*WHAT YOU WILL DO*
Each line of the listing where the string "have" appears is to be identified and copied.

*DATA SUPPLIED*
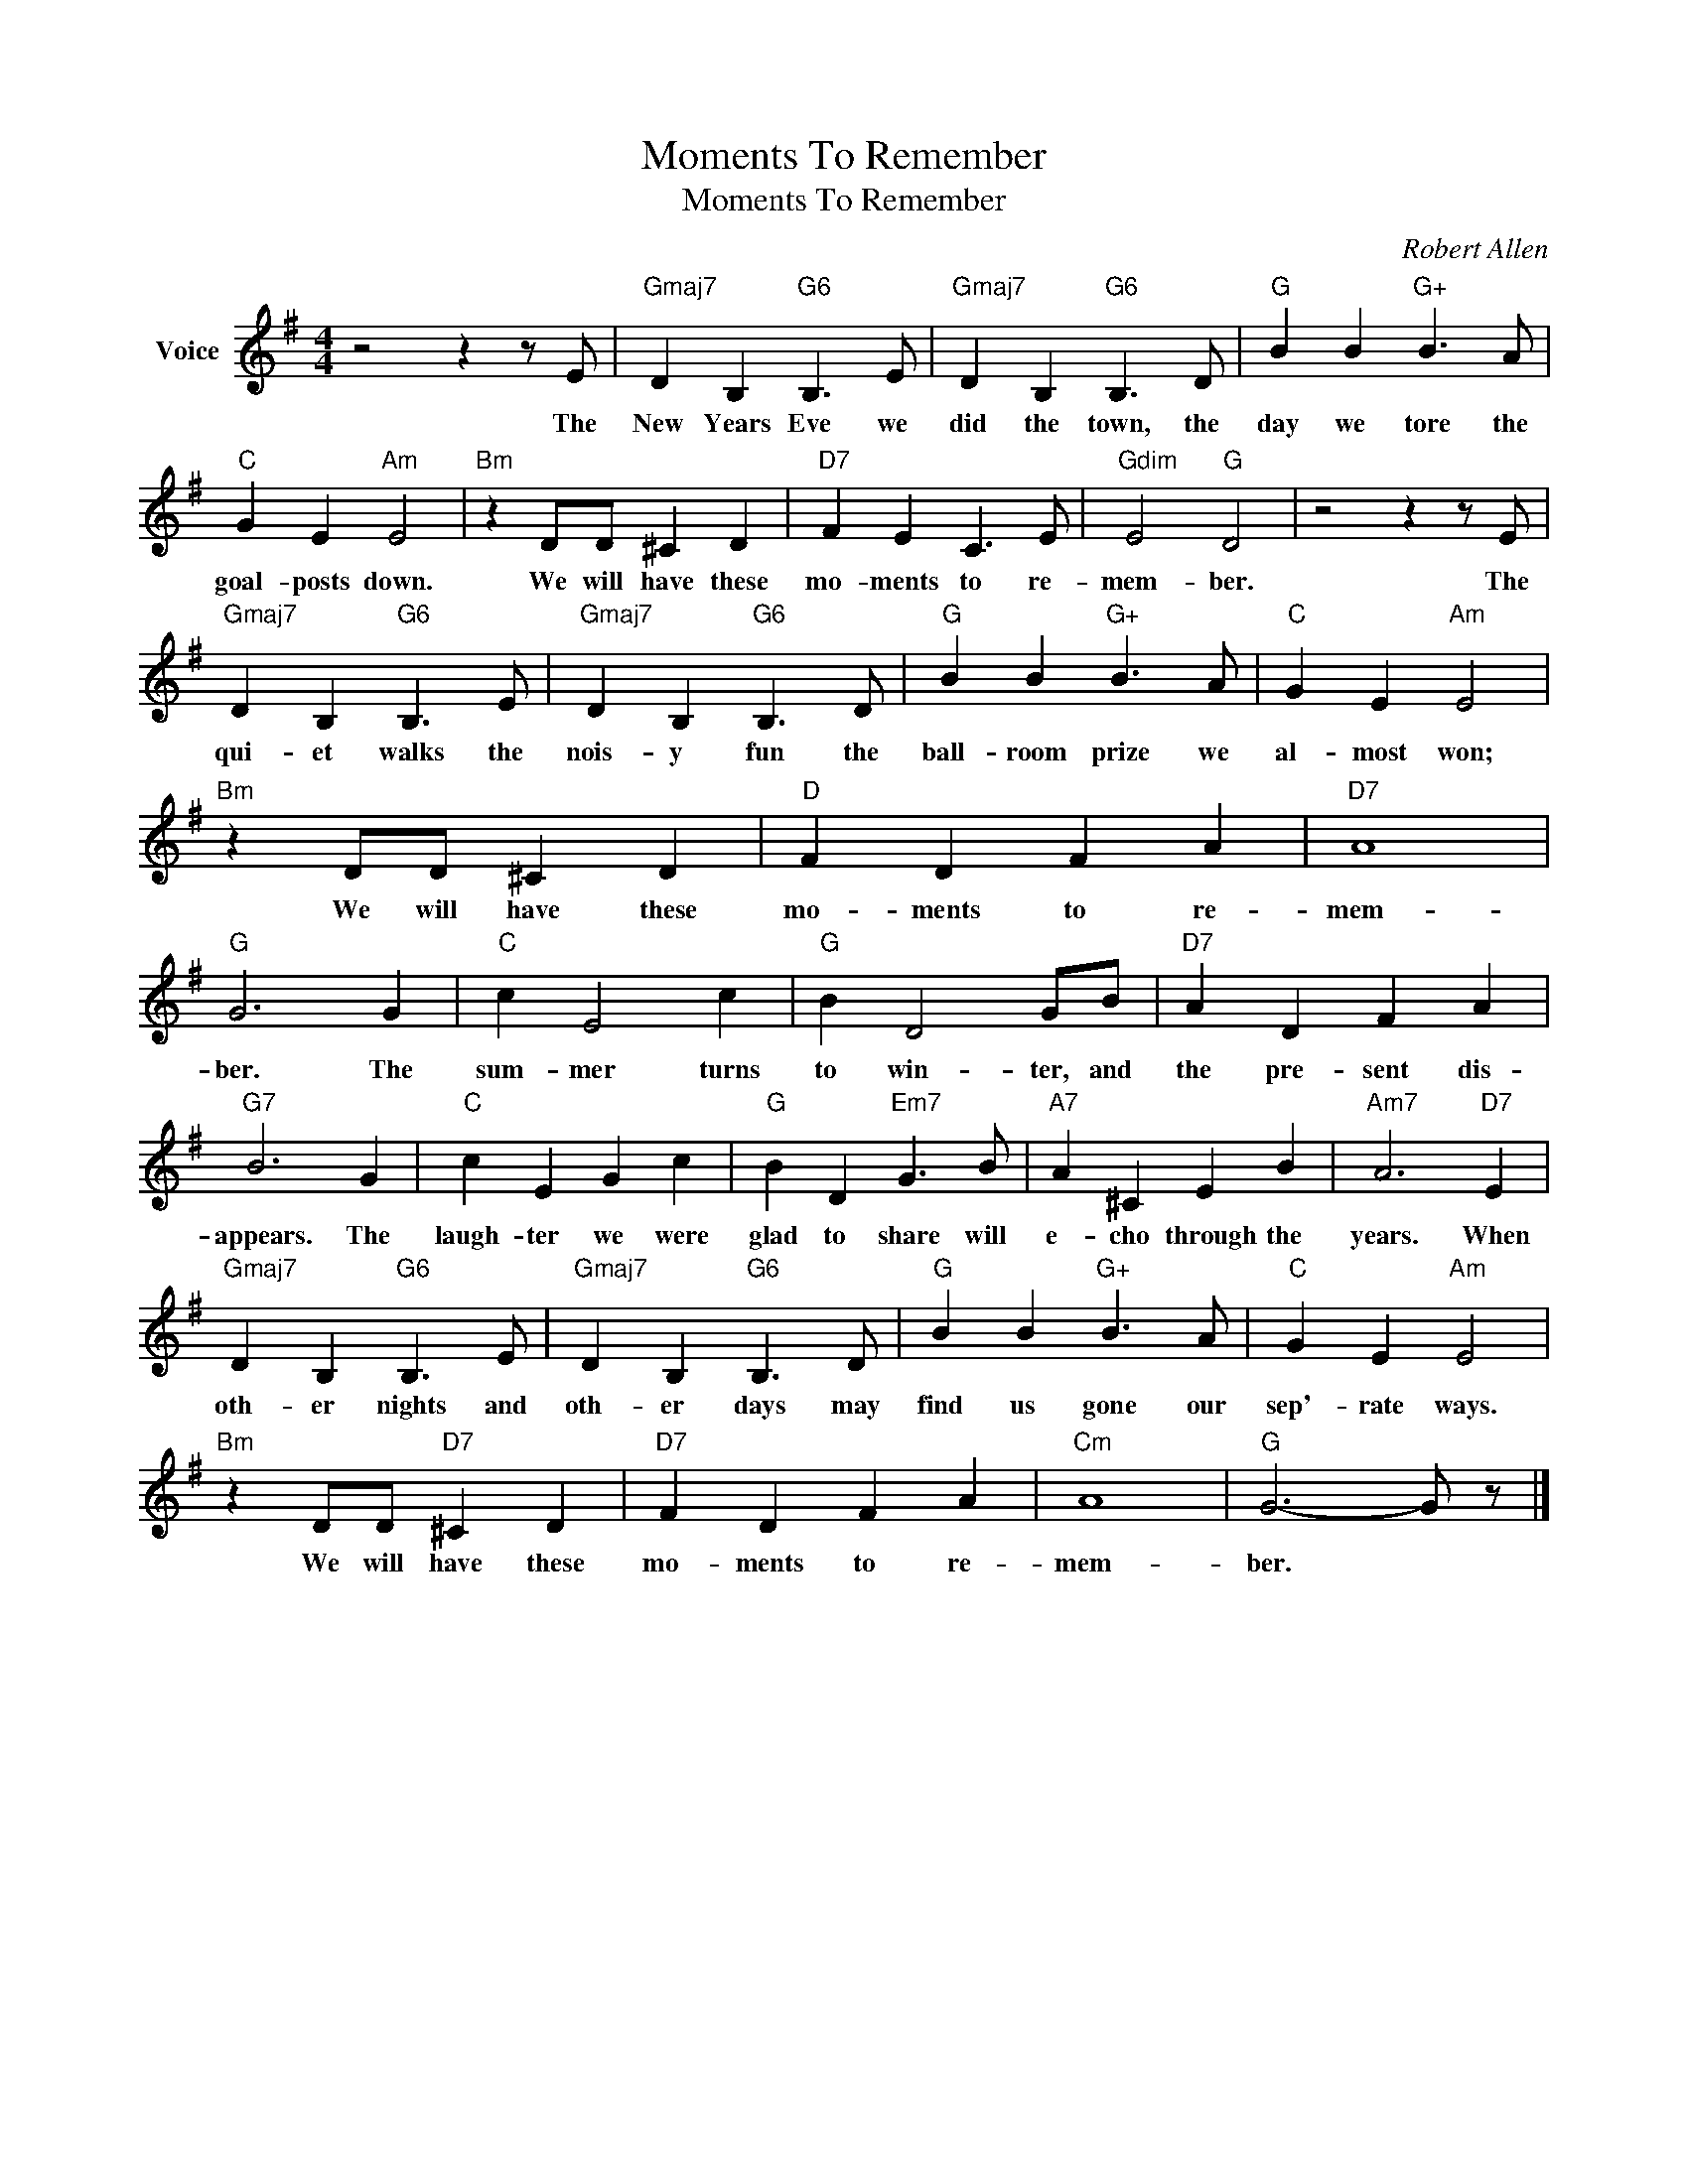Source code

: X:1
T:Moments To Remember
T:Moments To Remember
C:Robert Allen
Z:All Rights Reserved
L:1/4
M:4/4
K:G
V:1 treble nm="Voice"
%%MIDI program 52
V:1
 z2 z z/ E/ |"Gmaj7" D B,"G6" B,3/2 E/ |"Gmaj7" D B,"G6" B,3/2 D/ |"G" B B"G+" B3/2 A/ | %4
w: The|New Years Eve we|did the town, the|day we tore the|
"C" G E"Am" E2 |"Bm" z D/D/ ^C D |"D7" F E C3/2 E/ |"Gdim" E2"G" D2 | z2 z z/ E/ | %9
w: goal- posts down.|We will have these|mo- ments to re-|mem- ber.|The|
"Gmaj7" D B,"G6" B,3/2 E/ |"Gmaj7" D B,"G6" B,3/2 D/ |"G" B B"G+" B3/2 A/ |"C" G E"Am" E2 | %13
w: qui- et walks the|nois- y fun the|ball- room prize we|al- most won;|
"Bm" z D/D/ ^C D |"D" F D F A |"D7" A4 |"G" G3 G |"C" c E2 c |"G" B D2 G/B/ |"D7" A D F A | %20
w: We will have these|mo- ments to re-|mem-|ber. The|sum- mer turns|to win- ter, and|the pre- sent dis-|
"G7" B3 G |"C" c E G c |"G" B D"Em7" G3/2 B/ |"A7" A ^C E B |"Am7" A3"D7" E | %25
w: appears. The|laugh- ter we were|glad to share will|e- cho through the|years. When|
"Gmaj7" D B,"G6" B,3/2 E/ |"Gmaj7" D B,"G6" B,3/2 D/ |"G" B B"G+" B3/2 A/ |"C" G E"Am" E2 | %29
w: oth- er nights and|oth- er days may|find us gone our|sep'- rate ways.|
"Bm" z D/D/"D7" ^C D |"D7" F D F A |"Cm" A4 |"G" G3- G/ z/ |] %33
w: We will have these|mo- ments to re-|mem-|ber. *|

*RESPONSE TO THIS TASK*
w: goal- posts down.|We will have these|mo- ments to re-|mem- ber.|The|
w: We will have these|mo- ments to re-|mem-|ber. The|sum- mer turns|to win- ter, and|the pre- sent dis-|
w: We will have these|mo- ments to re-|mem-|ber. *|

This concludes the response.